SUPPLIED DATA ::

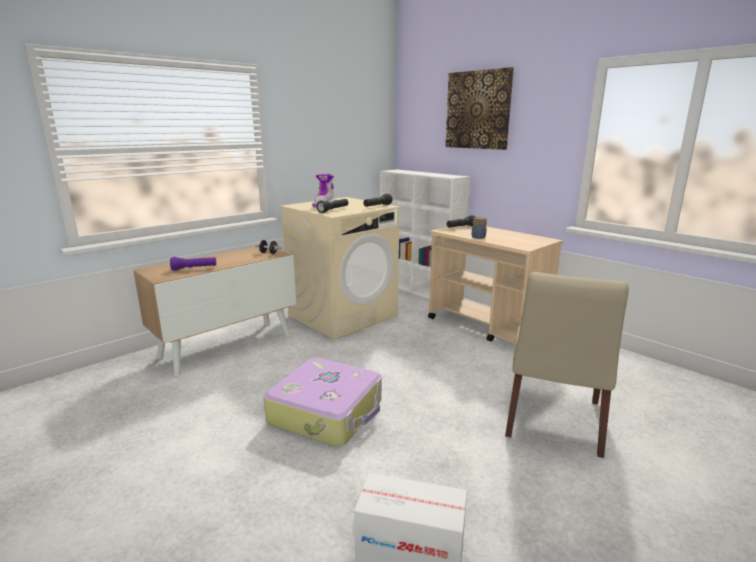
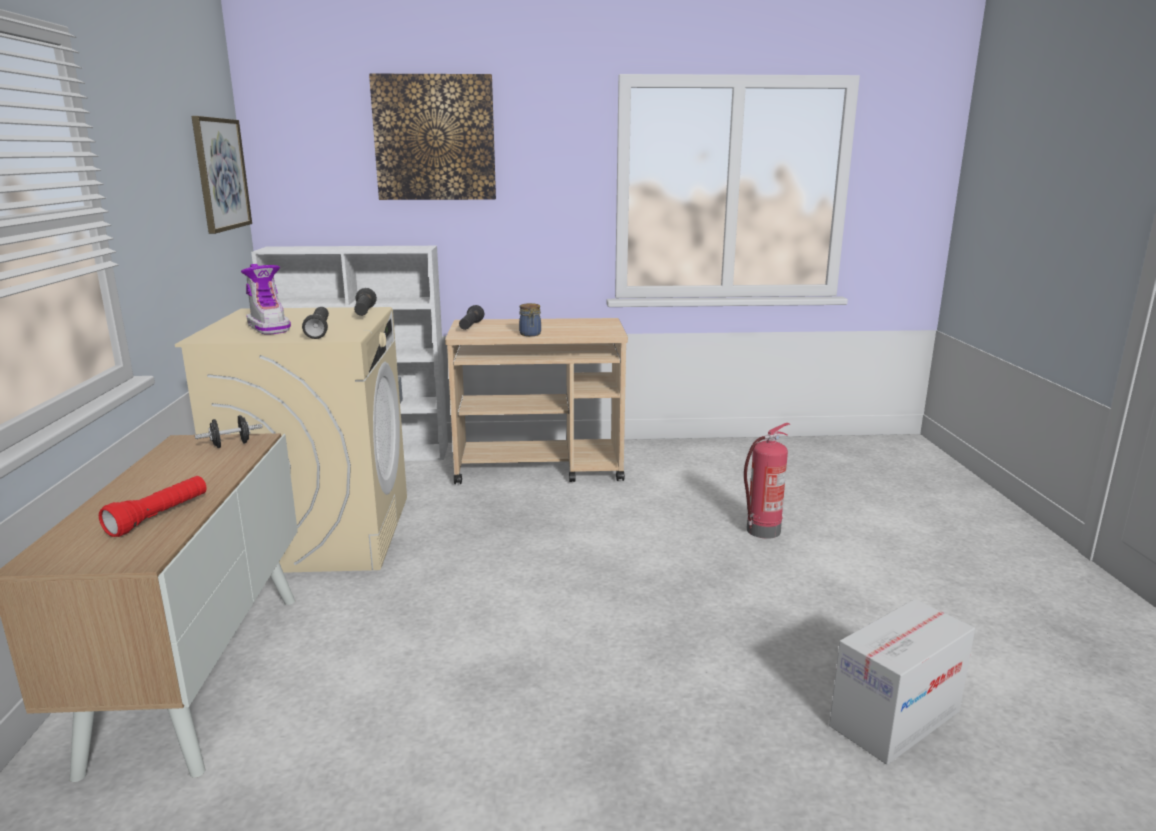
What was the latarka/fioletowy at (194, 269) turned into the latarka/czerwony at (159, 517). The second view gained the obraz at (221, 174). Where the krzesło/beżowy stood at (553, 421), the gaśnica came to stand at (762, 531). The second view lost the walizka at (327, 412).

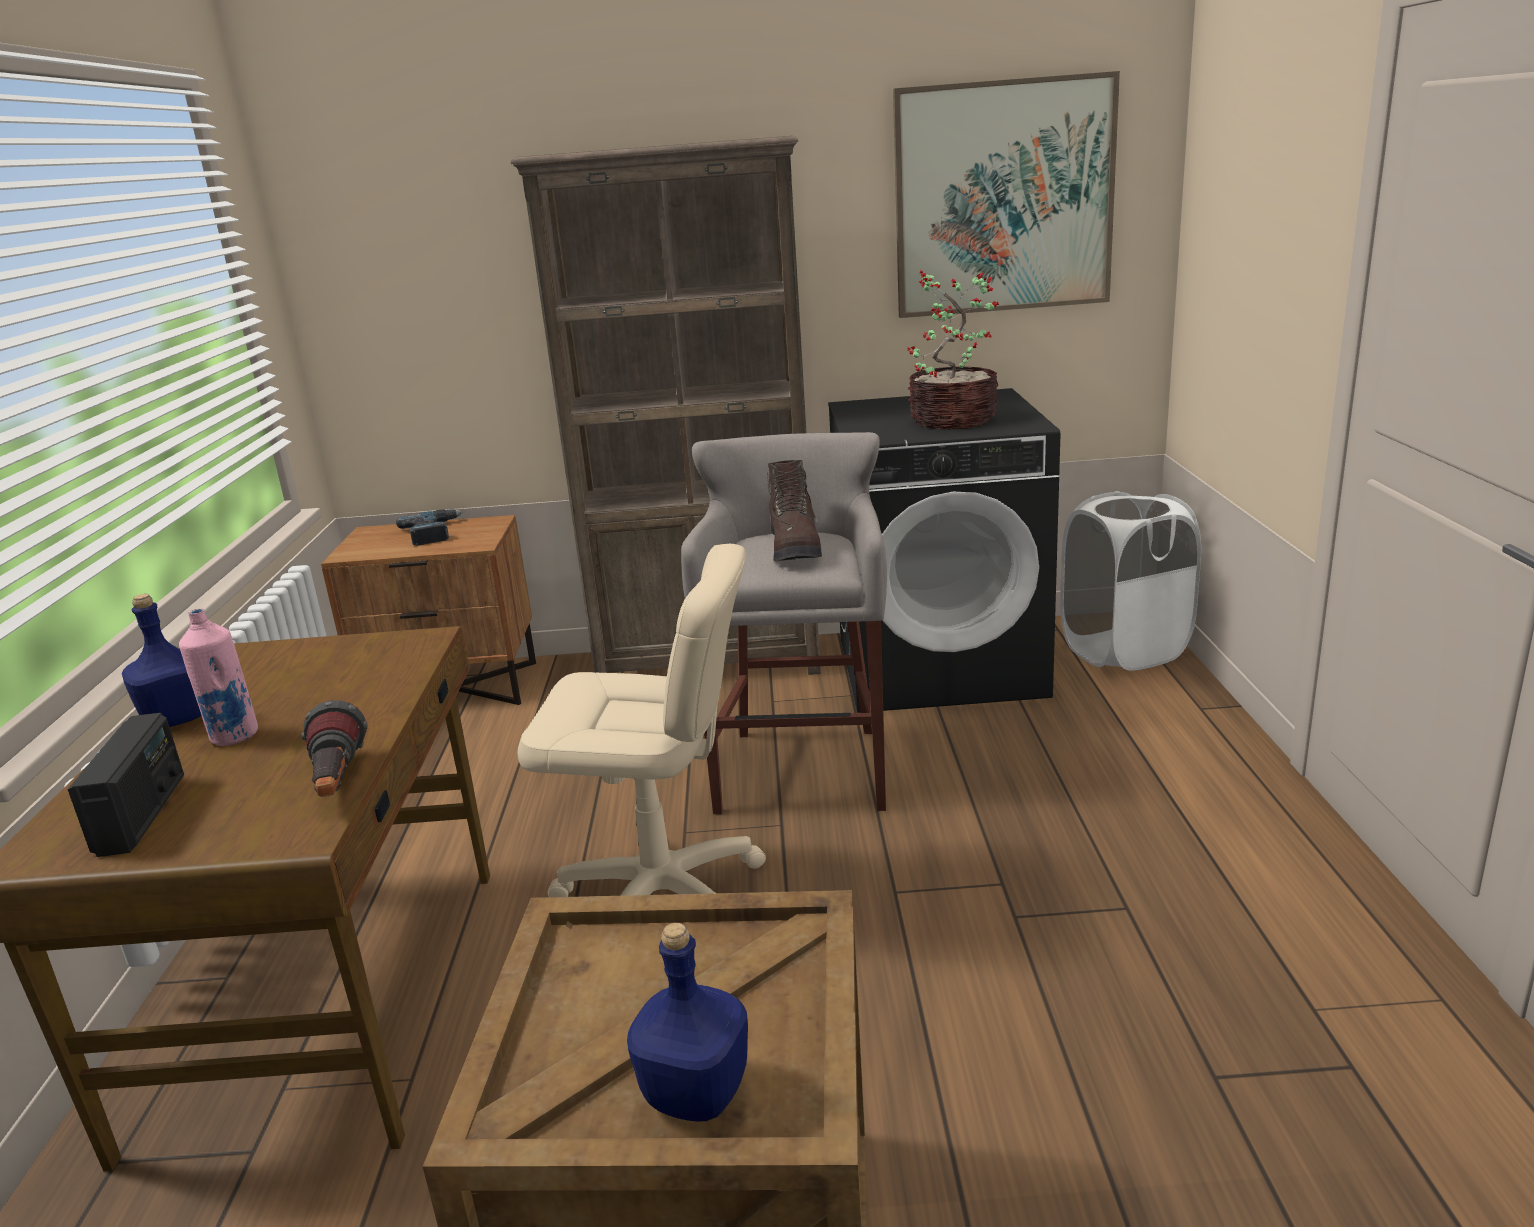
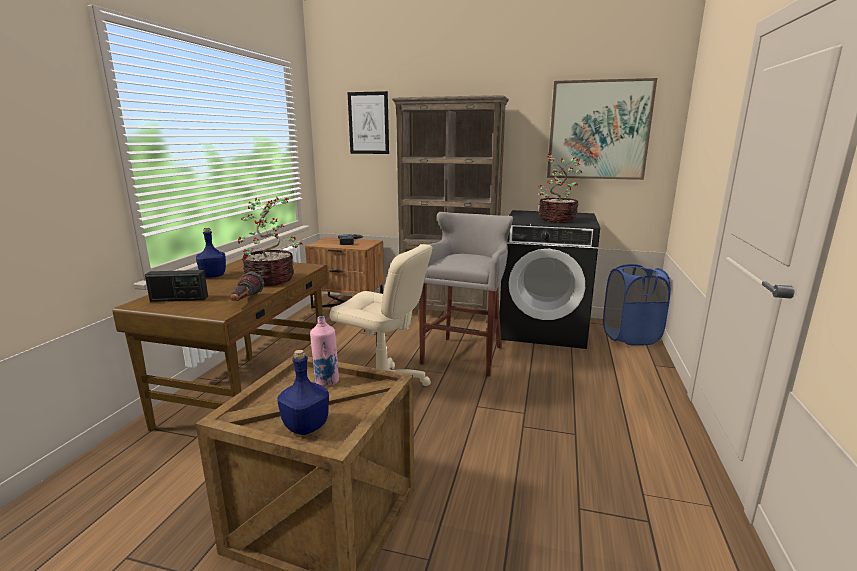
The radio at (142, 814) ended up facing another way, 75 degrees clockwise from before. The second view gained the roślina doniczkowa at (272, 280). The butelka/różowy ended up elsewhere, having gone from (233, 736) to (326, 382). The second view gained the obraz at (368, 123). What was the kosz na pranie/biały at (1124, 650) turned into the kosz na pranie/niebieski at (630, 337). The second view lost the but z cholewką/brązowy at (795, 548).

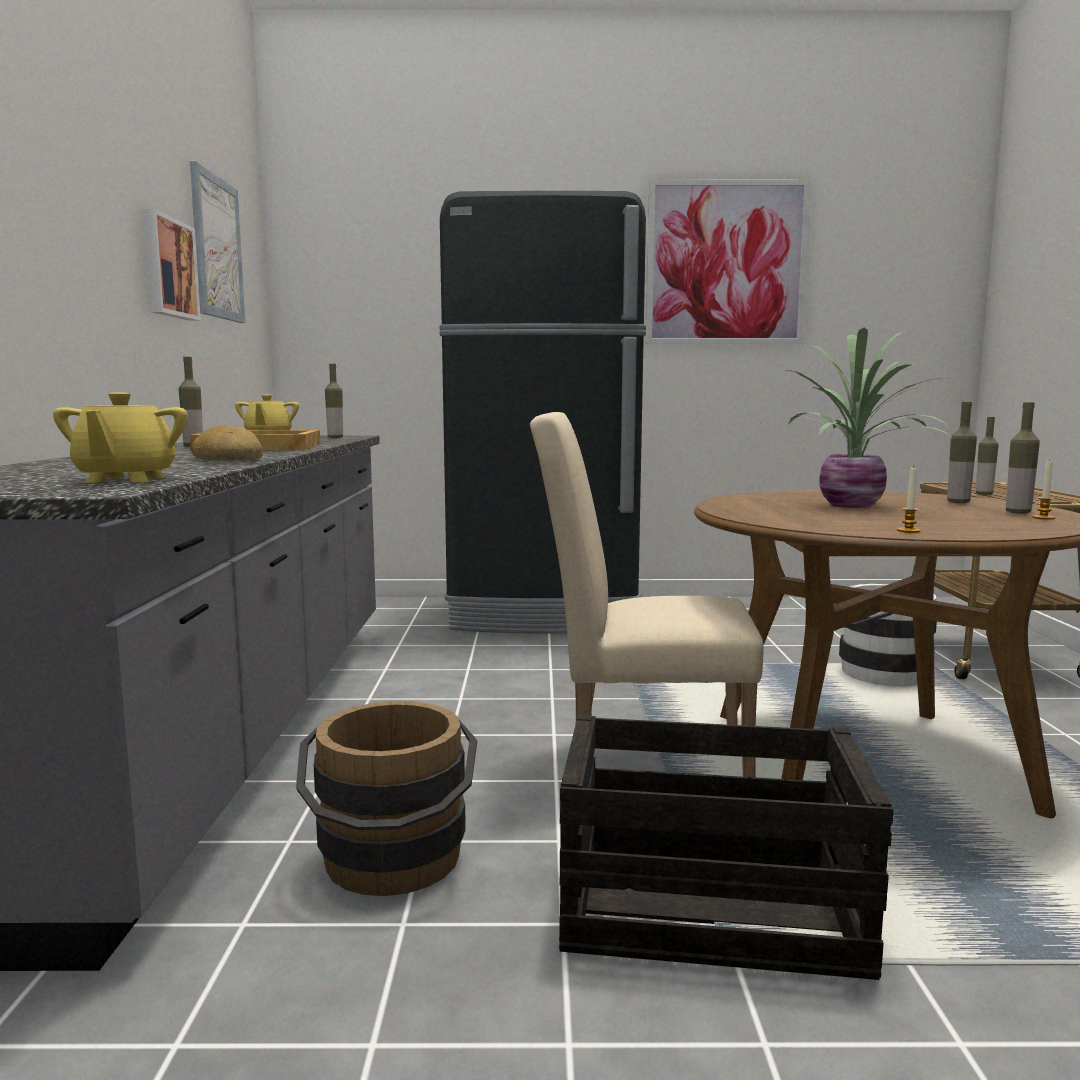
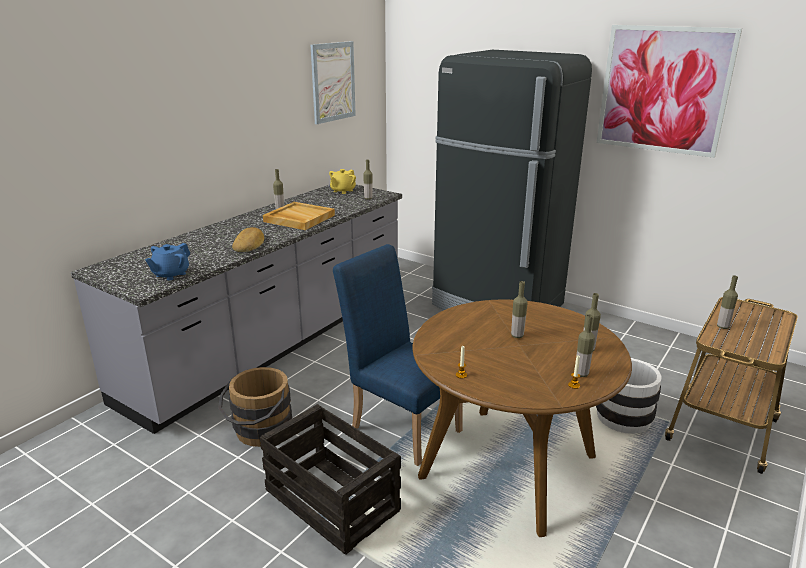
What was the imbryk/żółty at (125, 479) turned into the imbryk/niebieski at (170, 274). What was the krzesło/beżowy at (638, 766) turned into the krzesło/niebieski at (400, 425). Where the roślina doniczkowa stood at (854, 505), the butelka came to stand at (517, 336). The second view lost the obraz at (167, 268).

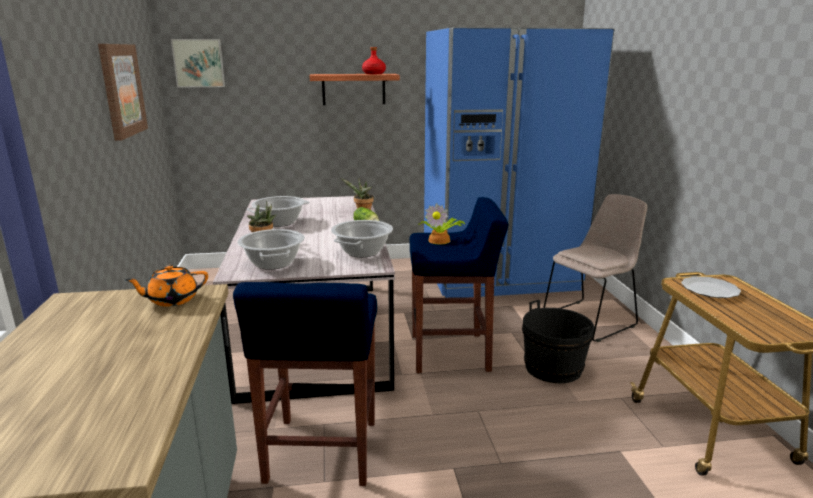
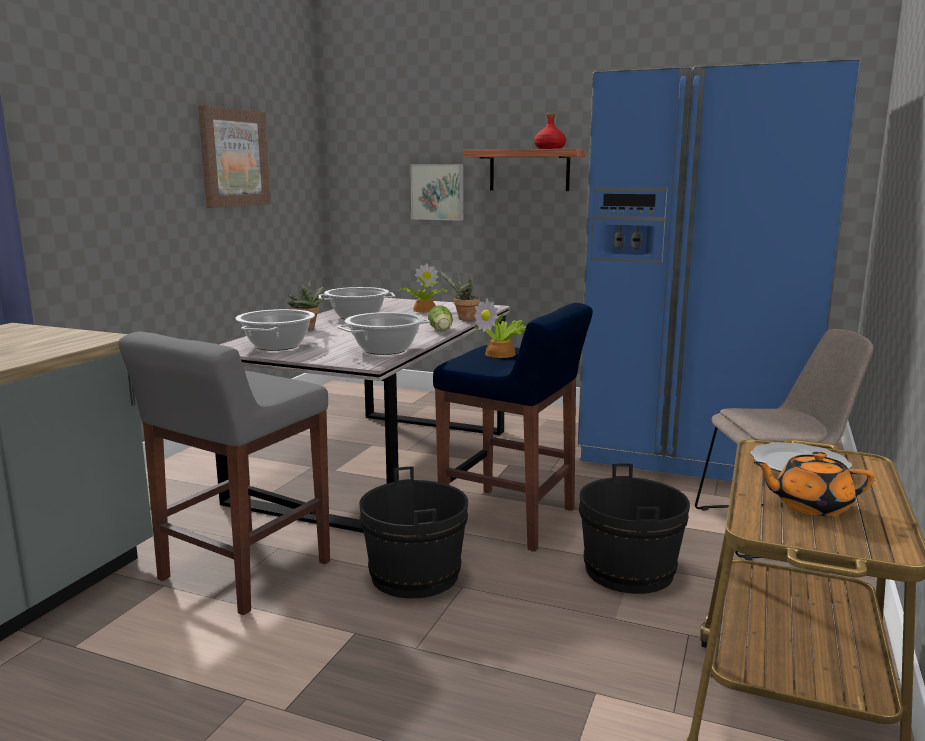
What was the stołek/niebieski at (321, 453) turned into the stołek/szary at (242, 572). The second view gained the wiadro/czarny at (415, 575). The second view gained the roślina doniczkowa at (423, 310). The obraz ended up elsewhere, having gone from (199, 63) to (438, 192). The imbryk/pomarańczowy ended up elsewhere, having gone from (172, 300) to (810, 505).

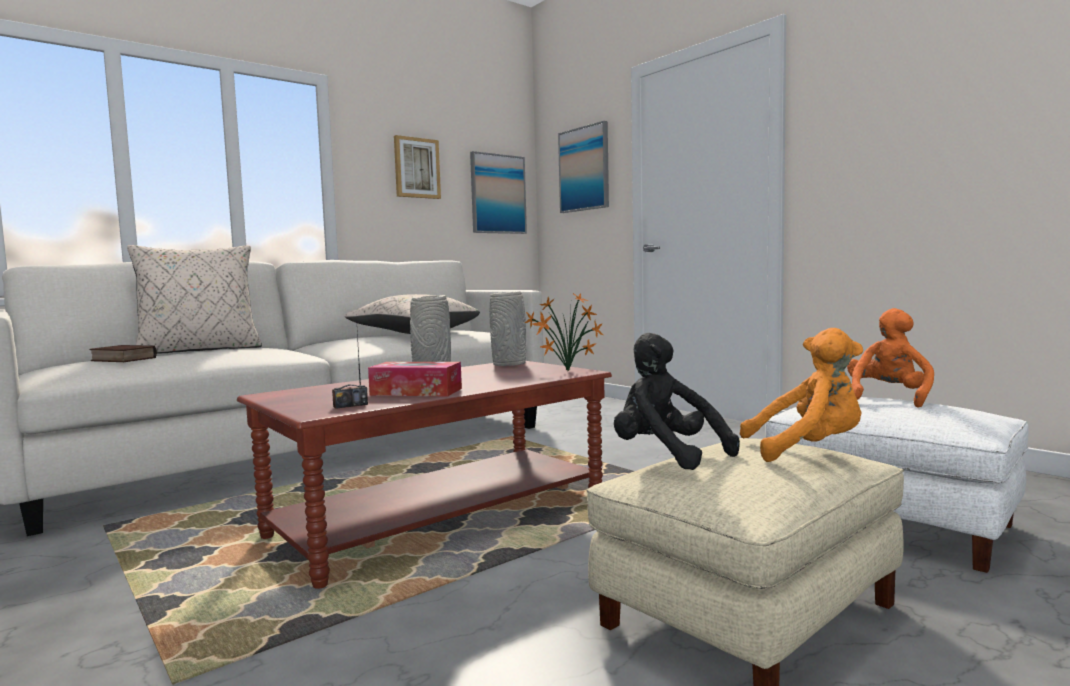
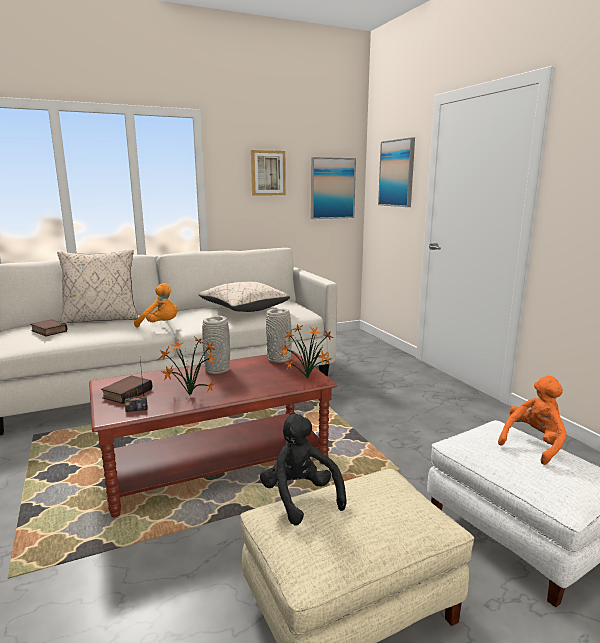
The second view gained the książka at (127, 393). The pluszak/pomarańczowy ended up elsewhere, having gone from (808, 450) to (160, 325). Where the pudełko chusteczek stood at (416, 392), the roślina doniczkowa came to stand at (188, 395).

YOUR ASSIGNMENT :: None of the pictures should appear; the rest of the entries must be reproduced exactly.

SOLUTION FOR THIS EXERCISE ::
What was the latarka/fioletowy at (194, 269) turned into the latarka/czerwony at (159, 517). The second view gained the obraz at (221, 174). Where the krzesło/beżowy stood at (553, 421), the gaśnica came to stand at (762, 531). The second view lost the walizka at (327, 412).

The radio at (142, 814) ended up facing another way, 75 degrees clockwise from before. The second view gained the roślina doniczkowa at (272, 280). The butelka/różowy ended up elsewhere, having gone from (233, 736) to (326, 382). The second view gained the obraz at (368, 123). What was the kosz na pranie/biały at (1124, 650) turned into the kosz na pranie/niebieski at (630, 337). The second view lost the but z cholewką/brązowy at (795, 548).

What was the imbryk/żółty at (125, 479) turned into the imbryk/niebieski at (170, 274). What was the krzesło/beżowy at (638, 766) turned into the krzesło/niebieski at (400, 425). Where the roślina doniczkowa stood at (854, 505), the butelka came to stand at (517, 336). The second view lost the obraz at (167, 268).

What was the stołek/niebieski at (321, 453) turned into the stołek/szary at (242, 572). The second view gained the wiadro/czarny at (415, 575). The second view gained the roślina doniczkowa at (423, 310). The obraz ended up elsewhere, having gone from (199, 63) to (438, 192). The imbryk/pomarańczowy ended up elsewhere, having gone from (172, 300) to (810, 505).

The second view gained the książka at (127, 393). The pluszak/pomarańczowy ended up elsewhere, having gone from (808, 450) to (160, 325). Where the pudełko chusteczek stood at (416, 392), the roślina doniczkowa came to stand at (188, 395).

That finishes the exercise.